• [Assignment] Every line of the data below is to be given again as it appears, with the images removed.

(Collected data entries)
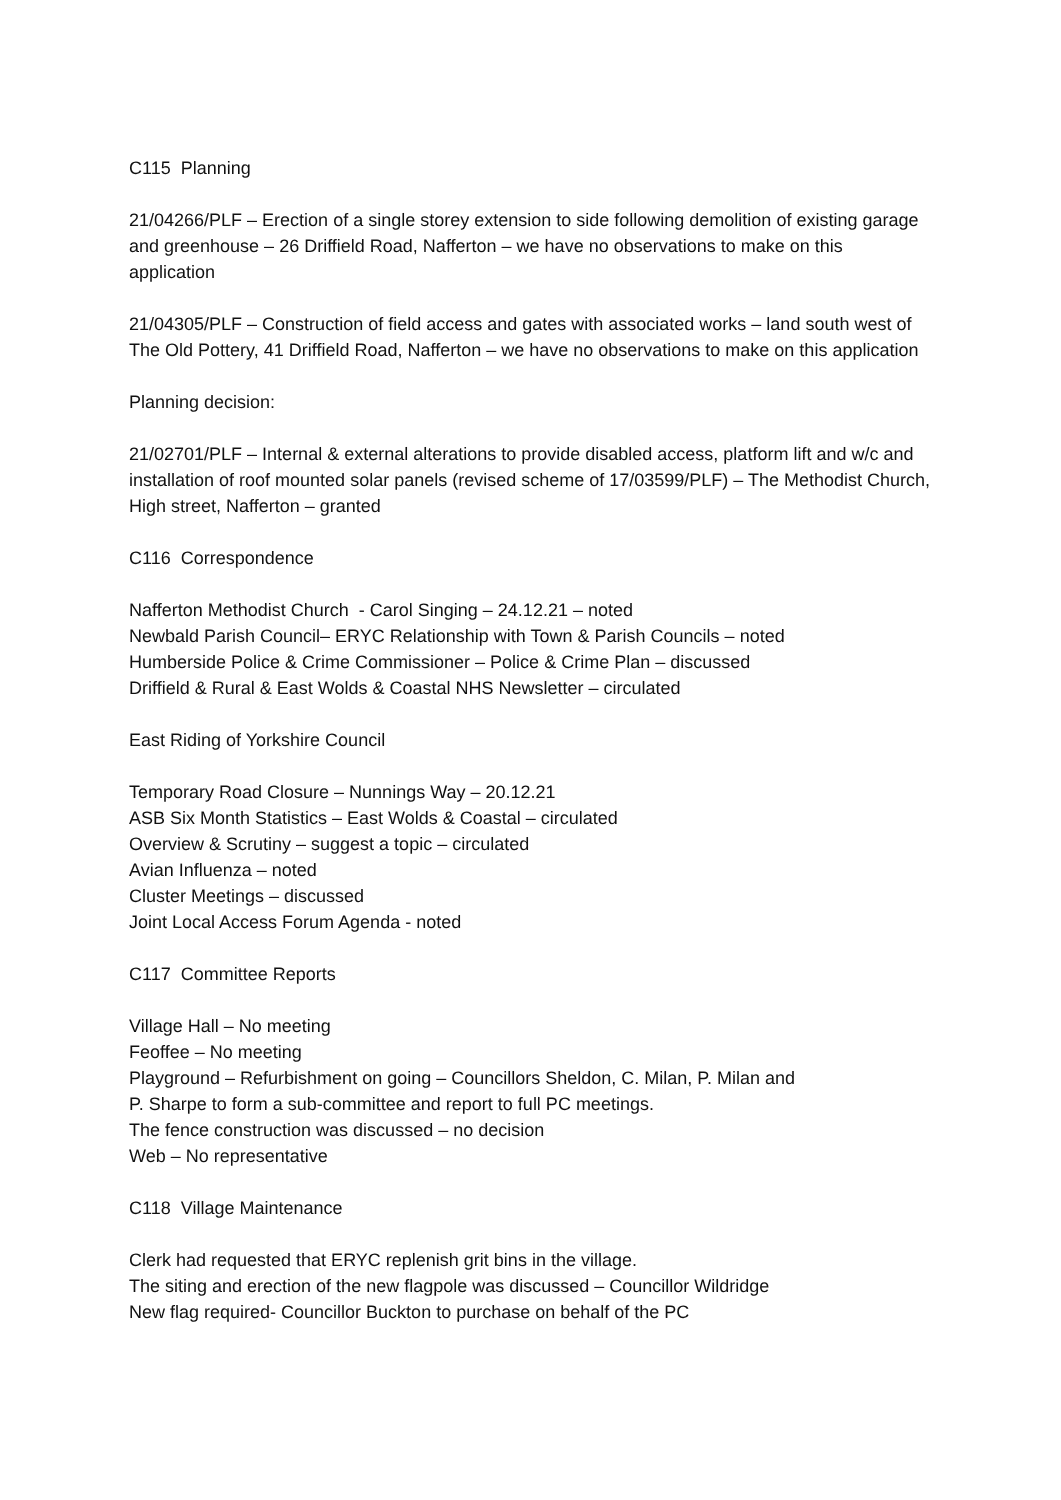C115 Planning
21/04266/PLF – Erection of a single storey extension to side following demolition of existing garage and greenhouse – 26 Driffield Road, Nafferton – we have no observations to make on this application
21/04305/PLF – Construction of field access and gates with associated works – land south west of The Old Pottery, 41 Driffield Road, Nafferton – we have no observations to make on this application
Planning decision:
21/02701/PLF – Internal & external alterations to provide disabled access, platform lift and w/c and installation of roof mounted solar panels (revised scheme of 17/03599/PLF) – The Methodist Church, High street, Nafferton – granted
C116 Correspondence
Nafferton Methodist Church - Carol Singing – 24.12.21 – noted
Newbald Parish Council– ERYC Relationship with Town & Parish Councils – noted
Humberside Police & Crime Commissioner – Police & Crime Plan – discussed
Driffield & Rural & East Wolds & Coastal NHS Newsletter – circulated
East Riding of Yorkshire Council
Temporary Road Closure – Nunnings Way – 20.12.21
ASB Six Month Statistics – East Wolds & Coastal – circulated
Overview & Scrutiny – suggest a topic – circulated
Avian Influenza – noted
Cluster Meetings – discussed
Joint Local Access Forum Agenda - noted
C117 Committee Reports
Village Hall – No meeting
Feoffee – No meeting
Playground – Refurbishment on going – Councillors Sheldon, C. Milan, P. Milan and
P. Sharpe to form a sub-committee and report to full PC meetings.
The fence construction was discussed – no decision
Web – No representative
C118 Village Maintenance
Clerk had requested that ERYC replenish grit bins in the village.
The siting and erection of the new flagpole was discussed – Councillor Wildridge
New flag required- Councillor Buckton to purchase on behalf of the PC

• [Written solution]
C115 Planning
21/04266/PLF – Erection of a single storey extension to side following demolition of existing garage and greenhouse – 26 Driffield Road, Nafferton – we have no observations to make on this application
21/04305/PLF – Construction of field access and gates with associated works – land south west of The Old Pottery, 41 Driffield Road, Nafferton – we have no observations to make on this application
Planning decision:
21/02701/PLF – Internal & external alterations to provide disabled access, platform lift and w/c and installation of roof mounted solar panels (revised scheme of 17/03599/PLF) – The Methodist Church, High street, Nafferton – granted
C116 Correspondence
Nafferton Methodist Church - Carol Singing – 24.12.21 – noted
Newbald Parish Council– ERYC Relationship with Town & Parish Councils – noted
Humberside Police & Crime Commissioner – Police & Crime Plan – discussed
Driffield & Rural & East Wolds & Coastal NHS Newsletter – circulated
East Riding of Yorkshire Council
Temporary Road Closure – Nunnings Way – 20.12.21
ASB Six Month Statistics – East Wolds & Coastal – circulated
Overview & Scrutiny – suggest a topic – circulated
Avian Influenza – noted
Cluster Meetings – discussed
Joint Local Access Forum Agenda - noted
C117 Committee Reports
Village Hall – No meeting
Feoffee – No meeting
Playground – Refurbishment on going – Councillors Sheldon, C. Milan, P. Milan and
P. Sharpe to form a sub-committee and report to full PC meetings.
The fence construction was discussed – no decision
Web – No representative
C118 Village Maintenance
Clerk had requested that ERYC replenish grit bins in the village.
The siting and erection of the new flagpole was discussed – Councillor Wildridge
New flag required- Councillor Buckton to purchase on behalf of the PC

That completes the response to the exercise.